#### WHAT TO DO
Reproduce every line from the line with "pose: elev=292.6 azim=14.7" up to and including the line with "Dot at: (332, 200)".

[Saved data entries]
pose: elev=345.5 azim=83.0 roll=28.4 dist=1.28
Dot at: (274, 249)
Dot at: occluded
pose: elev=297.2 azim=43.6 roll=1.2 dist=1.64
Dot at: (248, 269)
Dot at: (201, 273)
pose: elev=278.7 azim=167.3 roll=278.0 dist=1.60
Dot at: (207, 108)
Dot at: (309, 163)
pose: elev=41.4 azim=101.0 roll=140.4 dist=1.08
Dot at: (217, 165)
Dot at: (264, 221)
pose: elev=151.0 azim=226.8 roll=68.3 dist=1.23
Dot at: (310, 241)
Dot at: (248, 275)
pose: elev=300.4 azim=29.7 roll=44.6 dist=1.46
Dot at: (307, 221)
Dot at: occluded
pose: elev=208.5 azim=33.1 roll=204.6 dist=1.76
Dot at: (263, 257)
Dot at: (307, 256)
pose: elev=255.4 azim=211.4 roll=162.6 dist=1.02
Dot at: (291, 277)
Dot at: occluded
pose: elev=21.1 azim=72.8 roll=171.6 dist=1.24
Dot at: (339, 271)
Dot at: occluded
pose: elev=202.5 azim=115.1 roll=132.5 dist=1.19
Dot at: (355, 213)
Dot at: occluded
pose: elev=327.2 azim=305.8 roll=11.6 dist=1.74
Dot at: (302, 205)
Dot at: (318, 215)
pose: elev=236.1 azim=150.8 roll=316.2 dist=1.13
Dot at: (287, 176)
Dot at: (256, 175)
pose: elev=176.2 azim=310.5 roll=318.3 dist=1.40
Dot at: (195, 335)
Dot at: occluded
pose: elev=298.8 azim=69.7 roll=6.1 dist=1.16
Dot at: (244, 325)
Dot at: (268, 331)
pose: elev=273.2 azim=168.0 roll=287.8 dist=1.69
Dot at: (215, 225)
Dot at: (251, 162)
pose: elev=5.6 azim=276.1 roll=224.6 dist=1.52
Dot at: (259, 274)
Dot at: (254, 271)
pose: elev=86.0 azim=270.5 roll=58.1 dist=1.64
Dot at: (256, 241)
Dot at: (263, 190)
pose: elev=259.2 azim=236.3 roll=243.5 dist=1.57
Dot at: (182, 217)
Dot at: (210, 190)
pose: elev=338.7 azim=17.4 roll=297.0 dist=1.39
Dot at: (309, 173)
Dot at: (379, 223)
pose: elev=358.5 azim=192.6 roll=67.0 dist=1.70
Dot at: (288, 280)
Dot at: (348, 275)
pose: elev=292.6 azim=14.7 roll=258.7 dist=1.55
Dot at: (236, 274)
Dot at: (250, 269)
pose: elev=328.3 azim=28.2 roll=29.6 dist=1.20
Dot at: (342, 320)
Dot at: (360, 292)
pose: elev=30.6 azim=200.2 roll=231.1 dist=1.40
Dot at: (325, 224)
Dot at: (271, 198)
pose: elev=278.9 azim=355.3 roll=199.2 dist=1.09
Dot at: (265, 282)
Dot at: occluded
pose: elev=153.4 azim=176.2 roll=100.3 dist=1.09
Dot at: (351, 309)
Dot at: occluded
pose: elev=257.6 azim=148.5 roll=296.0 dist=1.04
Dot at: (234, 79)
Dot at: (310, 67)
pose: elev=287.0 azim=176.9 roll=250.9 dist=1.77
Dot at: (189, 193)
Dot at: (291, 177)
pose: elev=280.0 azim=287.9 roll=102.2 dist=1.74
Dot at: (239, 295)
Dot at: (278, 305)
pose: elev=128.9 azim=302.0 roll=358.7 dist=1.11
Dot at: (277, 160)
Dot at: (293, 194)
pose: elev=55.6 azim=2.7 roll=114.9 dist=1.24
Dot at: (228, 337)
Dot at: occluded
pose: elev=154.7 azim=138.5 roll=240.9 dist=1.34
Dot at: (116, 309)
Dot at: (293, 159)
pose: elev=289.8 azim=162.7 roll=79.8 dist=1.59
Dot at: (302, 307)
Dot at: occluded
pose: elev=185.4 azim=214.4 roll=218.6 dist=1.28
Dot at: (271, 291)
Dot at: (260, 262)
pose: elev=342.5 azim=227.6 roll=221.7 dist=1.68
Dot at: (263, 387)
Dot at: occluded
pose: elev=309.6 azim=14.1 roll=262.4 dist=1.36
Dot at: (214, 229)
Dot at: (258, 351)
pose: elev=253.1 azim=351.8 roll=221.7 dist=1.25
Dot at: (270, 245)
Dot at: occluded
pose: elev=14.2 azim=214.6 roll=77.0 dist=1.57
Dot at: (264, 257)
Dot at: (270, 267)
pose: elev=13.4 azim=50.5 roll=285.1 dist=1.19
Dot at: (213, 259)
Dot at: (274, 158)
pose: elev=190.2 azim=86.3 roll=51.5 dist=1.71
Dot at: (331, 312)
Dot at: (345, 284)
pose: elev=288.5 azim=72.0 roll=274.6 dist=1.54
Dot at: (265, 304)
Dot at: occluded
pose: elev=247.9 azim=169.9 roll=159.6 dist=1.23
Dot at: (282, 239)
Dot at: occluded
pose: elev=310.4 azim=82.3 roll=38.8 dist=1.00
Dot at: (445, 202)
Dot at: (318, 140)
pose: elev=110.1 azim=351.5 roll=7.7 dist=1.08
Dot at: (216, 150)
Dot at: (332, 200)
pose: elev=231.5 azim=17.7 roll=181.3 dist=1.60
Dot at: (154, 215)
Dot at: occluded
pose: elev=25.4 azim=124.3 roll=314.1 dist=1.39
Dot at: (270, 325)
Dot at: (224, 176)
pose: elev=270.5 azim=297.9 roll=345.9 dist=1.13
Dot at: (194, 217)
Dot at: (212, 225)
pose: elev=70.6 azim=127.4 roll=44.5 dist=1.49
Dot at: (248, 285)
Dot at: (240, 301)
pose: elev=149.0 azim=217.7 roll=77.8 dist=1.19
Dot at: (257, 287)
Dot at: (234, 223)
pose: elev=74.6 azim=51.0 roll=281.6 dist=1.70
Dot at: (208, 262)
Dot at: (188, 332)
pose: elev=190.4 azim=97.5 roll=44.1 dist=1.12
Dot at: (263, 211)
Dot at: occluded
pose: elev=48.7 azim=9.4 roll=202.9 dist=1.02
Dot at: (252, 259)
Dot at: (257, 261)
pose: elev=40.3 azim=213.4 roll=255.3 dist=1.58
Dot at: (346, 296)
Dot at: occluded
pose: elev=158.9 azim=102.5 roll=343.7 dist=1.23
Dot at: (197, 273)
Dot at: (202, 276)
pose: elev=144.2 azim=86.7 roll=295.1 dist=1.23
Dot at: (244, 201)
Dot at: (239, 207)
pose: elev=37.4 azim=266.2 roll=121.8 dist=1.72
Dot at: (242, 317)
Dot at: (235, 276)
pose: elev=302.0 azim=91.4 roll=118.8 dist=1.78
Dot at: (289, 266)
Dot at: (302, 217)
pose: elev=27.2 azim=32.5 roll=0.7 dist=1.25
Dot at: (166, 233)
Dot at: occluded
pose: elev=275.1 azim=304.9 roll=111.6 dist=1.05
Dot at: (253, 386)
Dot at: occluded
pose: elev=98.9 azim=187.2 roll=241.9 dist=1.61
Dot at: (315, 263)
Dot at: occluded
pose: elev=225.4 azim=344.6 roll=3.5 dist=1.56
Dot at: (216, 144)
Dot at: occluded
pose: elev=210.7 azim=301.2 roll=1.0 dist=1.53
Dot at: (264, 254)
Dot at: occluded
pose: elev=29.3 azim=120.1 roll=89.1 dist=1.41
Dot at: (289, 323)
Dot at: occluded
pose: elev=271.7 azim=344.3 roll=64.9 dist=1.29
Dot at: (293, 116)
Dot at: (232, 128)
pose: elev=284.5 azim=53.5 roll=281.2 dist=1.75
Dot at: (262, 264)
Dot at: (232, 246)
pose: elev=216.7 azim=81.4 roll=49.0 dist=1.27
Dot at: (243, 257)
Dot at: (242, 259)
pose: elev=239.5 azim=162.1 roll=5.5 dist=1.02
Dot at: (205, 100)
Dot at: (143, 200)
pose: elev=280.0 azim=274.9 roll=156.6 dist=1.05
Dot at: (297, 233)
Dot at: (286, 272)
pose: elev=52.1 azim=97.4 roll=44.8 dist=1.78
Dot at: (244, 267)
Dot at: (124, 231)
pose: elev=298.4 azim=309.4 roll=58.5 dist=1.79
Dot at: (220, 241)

#### FULL ANSWER
pose: elev=292.6 azim=14.7 roll=258.7 dist=1.55
Dot at: (236, 274)
Dot at: (250, 269)
pose: elev=328.3 azim=28.2 roll=29.6 dist=1.20
Dot at: (342, 320)
Dot at: (360, 292)
pose: elev=30.6 azim=200.2 roll=231.1 dist=1.40
Dot at: (325, 224)
Dot at: (271, 198)
pose: elev=278.9 azim=355.3 roll=199.2 dist=1.09
Dot at: (265, 282)
Dot at: occluded
pose: elev=153.4 azim=176.2 roll=100.3 dist=1.09
Dot at: (351, 309)
Dot at: occluded
pose: elev=257.6 azim=148.5 roll=296.0 dist=1.04
Dot at: (234, 79)
Dot at: (310, 67)
pose: elev=287.0 azim=176.9 roll=250.9 dist=1.77
Dot at: (189, 193)
Dot at: (291, 177)
pose: elev=280.0 azim=287.9 roll=102.2 dist=1.74
Dot at: (239, 295)
Dot at: (278, 305)
pose: elev=128.9 azim=302.0 roll=358.7 dist=1.11
Dot at: (277, 160)
Dot at: (293, 194)
pose: elev=55.6 azim=2.7 roll=114.9 dist=1.24
Dot at: (228, 337)
Dot at: occluded
pose: elev=154.7 azim=138.5 roll=240.9 dist=1.34
Dot at: (116, 309)
Dot at: (293, 159)
pose: elev=289.8 azim=162.7 roll=79.8 dist=1.59
Dot at: (302, 307)
Dot at: occluded
pose: elev=185.4 azim=214.4 roll=218.6 dist=1.28
Dot at: (271, 291)
Dot at: (260, 262)
pose: elev=342.5 azim=227.6 roll=221.7 dist=1.68
Dot at: (263, 387)
Dot at: occluded
pose: elev=309.6 azim=14.1 roll=262.4 dist=1.36
Dot at: (214, 229)
Dot at: (258, 351)
pose: elev=253.1 azim=351.8 roll=221.7 dist=1.25
Dot at: (270, 245)
Dot at: occluded
pose: elev=14.2 azim=214.6 roll=77.0 dist=1.57
Dot at: (264, 257)
Dot at: (270, 267)
pose: elev=13.4 azim=50.5 roll=285.1 dist=1.19
Dot at: (213, 259)
Dot at: (274, 158)
pose: elev=190.2 azim=86.3 roll=51.5 dist=1.71
Dot at: (331, 312)
Dot at: (345, 284)
pose: elev=288.5 azim=72.0 roll=274.6 dist=1.54
Dot at: (265, 304)
Dot at: occluded
pose: elev=247.9 azim=169.9 roll=159.6 dist=1.23
Dot at: (282, 239)
Dot at: occluded
pose: elev=310.4 azim=82.3 roll=38.8 dist=1.00
Dot at: (445, 202)
Dot at: (318, 140)
pose: elev=110.1 azim=351.5 roll=7.7 dist=1.08
Dot at: (216, 150)
Dot at: (332, 200)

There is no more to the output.